Andy’s first attempt at a radio contact from Mexico was two days later, on a Tuesday night. The propagation was so poor that he couldn’t even receive Lars’s previously strong signal. He gave up in disgust.

Prieto tried to linger with his hooves in the water after watering breaks. Andy would have liked to indulge the horse’s preference, but he considered it a security risk. After all, creek and river crossings were high-risk ambush areas.

He also worried about his horse eating noxious weeds and made a point of only stopping and letting Prieto graze in grasses that he recognized. Sometimes the horse would get into a particularly tasty bunch of grass and be reluctant to move on. When that happened, Andy would have to tug quite hard on Prieto’s reins, or if he was dismounted at the time, he’d ball up his fist with his thumb extended and dig his thumb into Prieto’s chest while ordering him backward with the words, “?Hacia atras!”

Despite Prieto’s few quirky habits, Andy was impressed with his intelligence and instincts. The horse had particularly good sense about snakes. Several times, Andy would be riding alongside the road at a trot and suddenly Prieto would come to a dead stop and lay back his ears. Each time there was a snake just a few paces ahead. If the snake was a fer-de-lance (called a “Tommy Goff” in Belize) or an unidentified snake species, Andy would simply guide the horse in a large circle around to avoid it. But if it was a large rattlesnake, Andy would dismount and tie up Prieto at a safe distance. Then he’d pin the snake’s head down with a branch and decapitate it with his pocketknife.

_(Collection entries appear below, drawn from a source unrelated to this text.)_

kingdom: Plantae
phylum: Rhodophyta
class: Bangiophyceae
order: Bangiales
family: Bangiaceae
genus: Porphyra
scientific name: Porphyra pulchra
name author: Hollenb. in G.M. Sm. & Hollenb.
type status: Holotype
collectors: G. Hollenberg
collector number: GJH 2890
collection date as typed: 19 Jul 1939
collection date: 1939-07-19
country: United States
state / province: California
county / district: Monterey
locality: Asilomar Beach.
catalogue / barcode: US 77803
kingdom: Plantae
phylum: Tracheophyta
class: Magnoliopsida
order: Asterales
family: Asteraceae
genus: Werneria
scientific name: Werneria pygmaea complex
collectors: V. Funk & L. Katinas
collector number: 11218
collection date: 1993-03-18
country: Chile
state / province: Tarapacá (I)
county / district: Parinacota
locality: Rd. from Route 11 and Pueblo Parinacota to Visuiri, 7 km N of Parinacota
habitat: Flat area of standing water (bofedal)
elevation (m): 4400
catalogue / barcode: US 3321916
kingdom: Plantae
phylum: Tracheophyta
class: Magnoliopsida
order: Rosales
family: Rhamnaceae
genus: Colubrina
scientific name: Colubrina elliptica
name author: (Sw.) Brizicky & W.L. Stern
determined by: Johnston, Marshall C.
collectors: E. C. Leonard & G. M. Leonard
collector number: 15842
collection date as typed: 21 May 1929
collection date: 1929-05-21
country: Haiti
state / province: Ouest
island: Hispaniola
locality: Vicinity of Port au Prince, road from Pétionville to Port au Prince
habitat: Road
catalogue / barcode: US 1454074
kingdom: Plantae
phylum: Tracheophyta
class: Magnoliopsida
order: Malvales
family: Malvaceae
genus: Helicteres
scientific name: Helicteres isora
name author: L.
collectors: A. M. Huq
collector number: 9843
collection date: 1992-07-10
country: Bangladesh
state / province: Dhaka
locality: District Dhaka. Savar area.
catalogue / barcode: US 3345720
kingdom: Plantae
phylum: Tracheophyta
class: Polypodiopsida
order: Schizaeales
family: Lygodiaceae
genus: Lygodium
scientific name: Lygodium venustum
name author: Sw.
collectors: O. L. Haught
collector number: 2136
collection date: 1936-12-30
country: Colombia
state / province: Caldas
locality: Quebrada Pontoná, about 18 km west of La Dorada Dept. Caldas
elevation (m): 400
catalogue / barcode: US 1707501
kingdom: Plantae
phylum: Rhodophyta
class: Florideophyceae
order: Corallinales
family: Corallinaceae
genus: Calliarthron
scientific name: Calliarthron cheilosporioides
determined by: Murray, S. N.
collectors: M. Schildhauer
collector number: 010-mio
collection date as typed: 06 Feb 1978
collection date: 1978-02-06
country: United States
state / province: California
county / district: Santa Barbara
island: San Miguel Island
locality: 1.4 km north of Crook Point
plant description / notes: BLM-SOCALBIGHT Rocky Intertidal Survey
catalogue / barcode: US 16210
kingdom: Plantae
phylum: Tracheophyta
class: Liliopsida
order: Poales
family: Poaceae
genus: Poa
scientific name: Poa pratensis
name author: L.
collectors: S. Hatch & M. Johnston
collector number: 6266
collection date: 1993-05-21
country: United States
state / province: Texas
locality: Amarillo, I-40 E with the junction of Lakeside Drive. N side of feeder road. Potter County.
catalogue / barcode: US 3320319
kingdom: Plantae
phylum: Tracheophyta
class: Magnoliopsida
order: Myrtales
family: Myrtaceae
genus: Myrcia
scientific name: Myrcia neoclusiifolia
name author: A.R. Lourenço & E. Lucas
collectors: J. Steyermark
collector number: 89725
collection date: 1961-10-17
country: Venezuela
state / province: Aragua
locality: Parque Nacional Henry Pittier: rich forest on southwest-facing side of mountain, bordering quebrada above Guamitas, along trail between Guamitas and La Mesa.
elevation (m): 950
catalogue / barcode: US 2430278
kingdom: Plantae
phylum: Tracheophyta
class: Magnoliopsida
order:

Rattlesnakes were good eating. But Prieto was so frightened of snakes that he’d start to prance in place. Andy learned that the only way that he could get close to Prieto when holding a dead snake was if he first hid it in a sack.

Because of the space constraints of his backpack, Andy could only carry four or five days’ worth of food. By the time he reached the town of Escarcega, he was down to his last few bits of food. He saw a sign on a small masonry building with heavily barred windows: “Monedas Numismatico.”

A sign hanging inside the front window read “Abierto,” showing that the store was open. As Laine dismounted, a boy wearing a large sombrero approached and asked, “?Le cuido su caballo?” Andy nodded affirmatively. Andy handed the boy Prieto’s reins. Expecting the wait to be twenty minutes, he told the boy, “Aproximadamente veinte minutos.”

Just as at the coin shop in Germany, Andy had to be buzzed in.